My main problem is that when I use the FPU stack, There is the fsin function, which can be used on numbers, it is at the top of the stack (st0).
Now I want to calculate the sine of all my four numbers in XMM0, or calculate it elsewhere and enter XMM0. I am using AT&T syntax.
I think the second idea is actually possible, but I don’t know how 🙂
Does anyone know how to do it?
>Use and existing Library to calculate the sin of the SSE vector.
>Use SSE to write your own vector sin function.
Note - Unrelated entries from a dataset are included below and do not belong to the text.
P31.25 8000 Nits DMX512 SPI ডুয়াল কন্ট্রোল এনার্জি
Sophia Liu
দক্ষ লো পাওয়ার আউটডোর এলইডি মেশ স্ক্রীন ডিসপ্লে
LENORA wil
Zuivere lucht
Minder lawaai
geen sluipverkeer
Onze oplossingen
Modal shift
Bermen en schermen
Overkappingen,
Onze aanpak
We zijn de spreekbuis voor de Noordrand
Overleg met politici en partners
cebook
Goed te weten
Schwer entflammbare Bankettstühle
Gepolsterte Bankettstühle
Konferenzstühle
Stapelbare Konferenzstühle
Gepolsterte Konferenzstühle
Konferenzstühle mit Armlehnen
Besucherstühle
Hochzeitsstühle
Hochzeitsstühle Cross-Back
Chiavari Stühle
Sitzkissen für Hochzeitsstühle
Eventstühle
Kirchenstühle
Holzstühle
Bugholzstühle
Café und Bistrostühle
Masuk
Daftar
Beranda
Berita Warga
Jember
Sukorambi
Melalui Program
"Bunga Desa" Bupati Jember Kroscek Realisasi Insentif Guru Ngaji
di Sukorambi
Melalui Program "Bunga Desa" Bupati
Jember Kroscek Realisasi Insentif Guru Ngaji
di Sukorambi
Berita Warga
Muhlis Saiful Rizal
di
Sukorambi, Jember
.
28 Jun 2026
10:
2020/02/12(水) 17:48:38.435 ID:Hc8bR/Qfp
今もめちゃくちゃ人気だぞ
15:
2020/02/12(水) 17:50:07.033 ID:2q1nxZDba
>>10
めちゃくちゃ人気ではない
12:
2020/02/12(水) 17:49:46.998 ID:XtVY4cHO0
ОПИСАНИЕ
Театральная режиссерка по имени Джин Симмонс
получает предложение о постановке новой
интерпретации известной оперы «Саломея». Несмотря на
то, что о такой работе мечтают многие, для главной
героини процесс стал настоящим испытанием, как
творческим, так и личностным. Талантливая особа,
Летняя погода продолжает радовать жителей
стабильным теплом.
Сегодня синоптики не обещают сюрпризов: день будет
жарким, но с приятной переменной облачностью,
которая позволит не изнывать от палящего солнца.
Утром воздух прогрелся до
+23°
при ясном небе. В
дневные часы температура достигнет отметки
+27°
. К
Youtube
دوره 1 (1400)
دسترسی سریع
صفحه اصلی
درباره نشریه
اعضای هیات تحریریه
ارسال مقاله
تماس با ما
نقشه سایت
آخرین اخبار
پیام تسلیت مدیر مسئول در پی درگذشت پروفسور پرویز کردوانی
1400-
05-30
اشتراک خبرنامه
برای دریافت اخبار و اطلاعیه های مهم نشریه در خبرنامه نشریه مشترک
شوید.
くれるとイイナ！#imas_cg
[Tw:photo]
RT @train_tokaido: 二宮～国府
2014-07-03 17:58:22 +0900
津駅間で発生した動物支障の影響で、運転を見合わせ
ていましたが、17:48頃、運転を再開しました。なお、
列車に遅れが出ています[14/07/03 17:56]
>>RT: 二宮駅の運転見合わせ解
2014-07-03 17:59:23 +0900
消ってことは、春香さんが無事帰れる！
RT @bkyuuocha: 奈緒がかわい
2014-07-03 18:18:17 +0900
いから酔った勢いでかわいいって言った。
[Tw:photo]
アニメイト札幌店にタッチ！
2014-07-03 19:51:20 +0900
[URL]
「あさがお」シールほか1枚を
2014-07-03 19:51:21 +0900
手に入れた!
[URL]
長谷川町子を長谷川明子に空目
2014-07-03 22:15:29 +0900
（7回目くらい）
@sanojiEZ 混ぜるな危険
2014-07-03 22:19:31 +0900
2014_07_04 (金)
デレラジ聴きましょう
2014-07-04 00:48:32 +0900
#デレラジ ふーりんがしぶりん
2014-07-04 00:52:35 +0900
>Store the vector in memory, use fsin to calculate the sine of each element, and then load the result. Assuming your stack It is 16-byte aligned and has 16-byte space, as shown below:
movaps %xmm0, (%rsp)
mov $3, %rcx
0: flds (%rsp,%rcx,4)
fsin
fstps (%rsp,%rcx,4)
sub $1, %rcx
jns 0b pre>(1) is almost certainly the best-performing choice and the easiest choice. If you have extensive experience in writing vector code and know a priori that the parameters belong to a certain range, then you can pass (2) Get better performance. Using fsin will work, but if it matters, it will be ugly, slow and not particularly accurate.
I I was doing integration tasks with FPU before, and now I am struggling with SSE.
My main problem is that when I use the FPU stack, there are fsin functions that can be used numerically, which is located at The top of the stack (st0).
Now I want to calculate the sine of all my four numbers in XMM0, or calculate it elsewhere and enter XMM0. I am using AT&T syntax.
I think the second idea is actually possible, but I don't know how :)
Does anyone know how to do it?
Three choices:
>Use and existing library to calculate the sin of the SSE vector.
> Use SSE to write your own vector sin function.
>Store the vector into memory, use fsin to calculate the sine of each element, and then load the result. Assuming your stack is 16-byte aligned and has 16-byte space , As follows:
movaps %xmm0, (%rsp)
mov $3, %rcx
0: flds (%rsp,%rcx, 4)
fsin
fstps (%rsp,%rcx,4)
sub $1, %rcx
jns 0b
(1) is almost certainly The best performance choice is also the easiest choice. If you have rich experience in writing vector code and know a priori that the parameters belong to a certain range, then you can get better performance through (2). Using fsin will It works, but if it matters, it will be ugly, slow and not particularly accurate.